Madame de Rambouillet was no admirer of King Louis XIII, and she gratified Tallemant's curiosity with stories of the reigns of Henry IV and Louis XIII that were of real historical value. The society of the Hôtel de Rambouillet opened a field for his acute and somewhat malicious observation. In the Historiettes he gives finished portraits of Vincent Voiture, Jean Louis Guez de Balzac, Malherbe, Jean Chapelain, Valentin Conrart and many others; Blaise Pascal and Jean de la Fontaine appear in his work; and he chronicles the scandals of which Ninon de l'Enclos and Angélique Paulet were centres.

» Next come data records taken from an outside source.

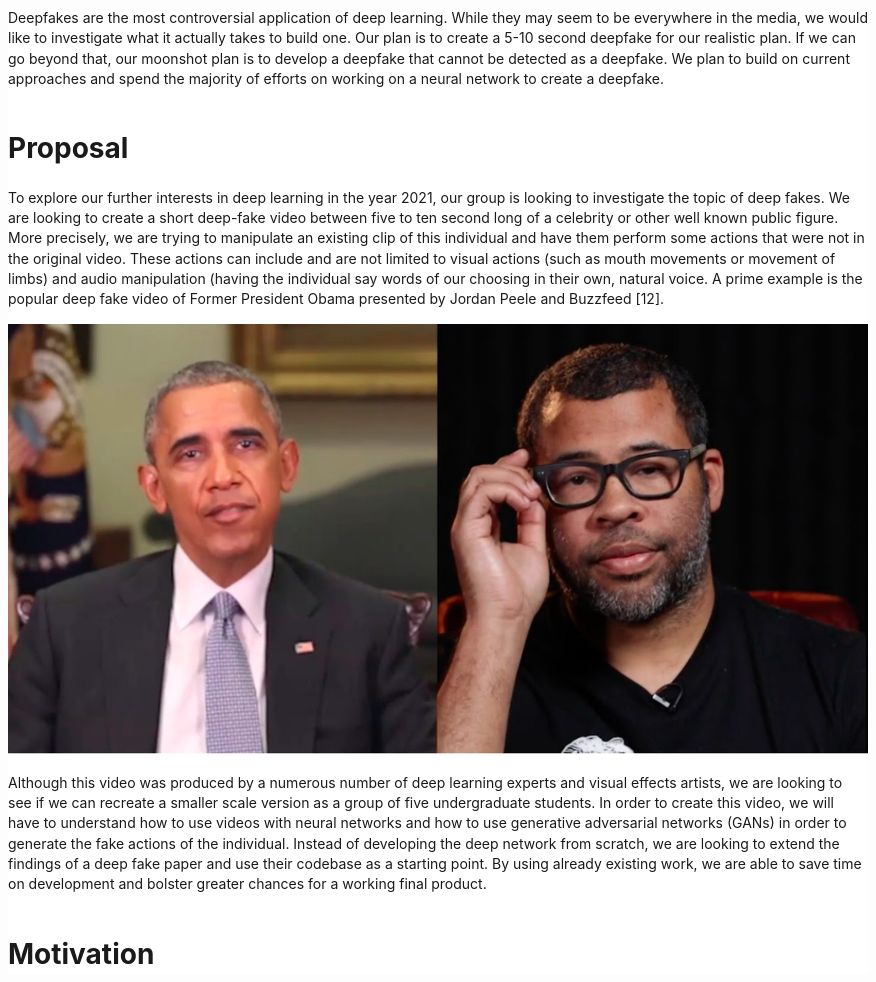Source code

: Deepfakes are the most controversial application of deep learning. While they may seem to be everywhere in the media, we would like to investigate what it actually takes to build one. Our plan is to create a 5-10 second deepfake for our realistic plan. If we can go beyond that, our moonshot plan is to develop a deepfake that cannot be detected as a deepfake. We plan to build on current approaches and spend the majority of efforts on working on a neural network to create a deepfake.

Proposal
========

To explore our further interests in deep learning in the year 2021, our group is looking to investigate the topic of deep fakes. We are looking to create a short deep-fake video between five to ten second long of a celebrity or other well known public figure. More precisely, we are trying to manipulate an existing clip of this individual and have them perform some actions that were not in the original video. These actions can include and are not limited to visual actions (such as mouth movements or movement of limbs) and audio manipulation (having the individual say words of our choosing in their own, natural voice. A prime example is the popular deep fake video of Former President Obama presented by Jordan Peele and Buzzfeed [12].

![image](Brobama.png)

Although this video was produced by a numerous number of deep learning experts and visual effects artists, we are looking to see if we can recreate a smaller scale version as a group of five undergraduate students. In order to create this video, we will have to understand how to use videos with neural networks and how to use generative adversarial networks (GANs) in order to generate the fake actions of the individual. Instead of developing the deep network from scratch, we are looking to extend the findings of a deep fake paper and use their codebase as a starting point. By using already existing work, we are able to save time on development and bolster greater chances for a working final product.

Motivation
==========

The Historiettes are invaluable for the literary history of the time. Some suggest Tallemant's bourgeois background may have fueled the malice in his work, and that his pages seek revenge for the slights he endured. However, independent sources affirm the general accuracy of his accounts. In 1685, Tallemant converted to Catholicism, a decision that seemingly benefited him, as he soon after received a pension of 2,000 livres. He died in Paris.

==Works==
Des Réaux was a poet and contributed to the Guirlande de Julie, but it is by his Historiettes that he is remembered. The work remained in manuscript until it was edited in 1834–6 by MM. de Châteaugiron, Jules Taschereau and Louis Monmerqué, with a notice on Tallemant by Monmerqué. A third edition (6 vols. 1872) contains a notice by Paulin Paris. Tallemant had begun Mémoires pour la régence d'Anne d'Autriche, but the manuscript has not been found.